Christopher Sayed, MD, discusses how hidradenitis suppurativa typically presents and looks forward, following the November approval of bimekizumab.

Bringing our discussion with Christopher Sayed, MD, dermatologist and professor at the University of North Carolina at Chapel Hill Department of Dermatology, to a close, he discusses the initial appearance of hidradenitis suppurativa (HS), explaining the ages at which the chronic, painful skin disease typically manifests. He also looks to the future of patient treatment, following the November 2024 approval of bimekizumab (Bimzelx; UCB Pharma) in patients who have moderate to severe HS.

For previous segments from this interview please click on the links below:

This transcript has been lightly edited for clarity; captioning was auto generated.

Transcript

At what ages does HS typically appear, and how do symptoms present?

HS tends to present most commonly in adolescence, so that's going to be starting around the teen years and the early 20s.
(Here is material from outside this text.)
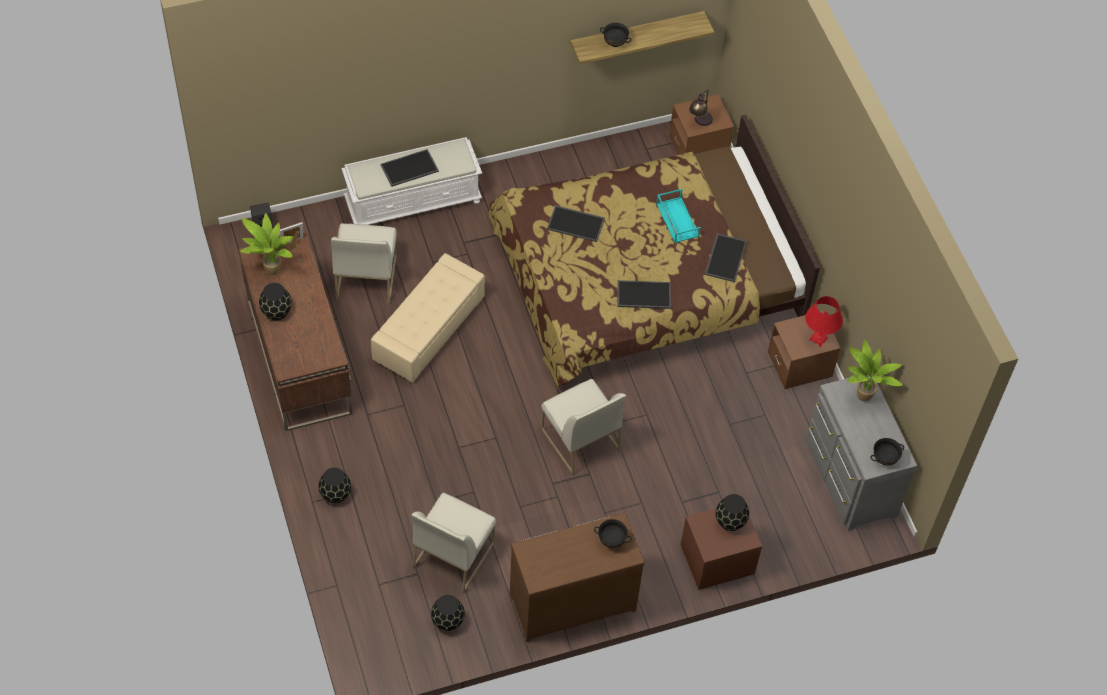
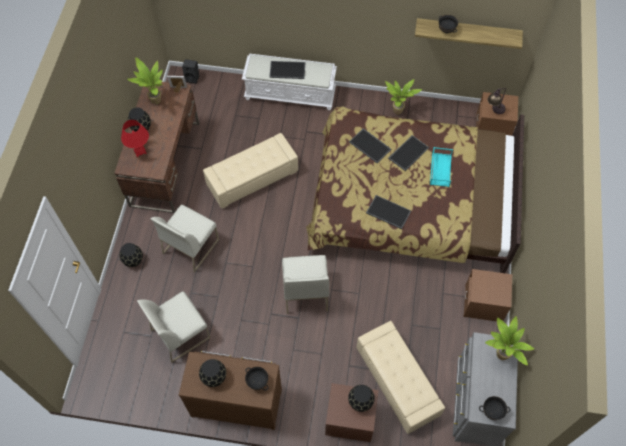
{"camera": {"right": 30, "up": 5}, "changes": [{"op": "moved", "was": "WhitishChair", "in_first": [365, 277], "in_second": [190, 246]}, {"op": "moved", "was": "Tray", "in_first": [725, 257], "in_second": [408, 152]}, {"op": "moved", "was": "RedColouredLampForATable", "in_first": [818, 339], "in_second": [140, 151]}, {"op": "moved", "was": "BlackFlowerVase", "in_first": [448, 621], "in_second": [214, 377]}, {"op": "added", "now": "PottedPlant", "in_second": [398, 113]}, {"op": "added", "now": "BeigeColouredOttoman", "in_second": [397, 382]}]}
But there's probably a second peak that occurs actually, where it can sometimes become more active around age 40 or so.And that actually pretty closely mimics things like psoriasis and Crohn's disease, where something about how the immune system shifts around those times.

For HS, in particular, there's probably some hormonal contribution around the beginning of puberty and hair follicles becoming sensitive to hormones in places like underarms and the groin where HS tends to be most prominent. But I think it's a misconception that somebody can't develop HS later in life sometimes.And sometimes those patients may even have more aggressive and longer-lasting disease, into later adulthood, as opposed to those patients who develop in their teens that maybe will phase out more likely in their 30s and 40s actually.

So there's some variation there. But by far the most common timeframe is going to be, you know, starting around age 12 to 14, up through age 22 or so.

To be an adolescent that is trying to deal with school and social life and thinking about romantic relationships in the years kind of following, it is a huge burden. The idea that being successful, going off to college and dealing with a chronic inflammatory disease like this, it's a tough thing to deal with on top of how hard life can already be at that time.

It is an exciting time right now for HS. To have a new drug on the market that seems like it raises the bar, I think is going to be a huge shift where hopefully patients who maybe felt like they didn't get the help they needed before will have a new option and come back and seek care again and sort of look for a new option that will hopefully be more effective for them.

In my practice, bimekizumab as a new drug will certainly be used plenty because I've got lots of patients that have failed other options and really compared to other treatments, I think it potentially works better. And so I think for a lot of patients, it'll be the first thing I try.So I'm excited to have access, and I'm hoping that things like insurance companies cooperate with making sure we can get it to the patients that actually need it.

There will still be a role for other things, like surgery for some patients that have more advanced disease. I think the more we identify early and treat early, the more success we'll have in helping patients get through the barriers that come with having later-stage disease once all the scarring and tunneling is developed. So I'm hopeful that things like surgery will become less necessary over time, and I think being more engaged, getting in and treating patients early, will hopefully help us achieve that.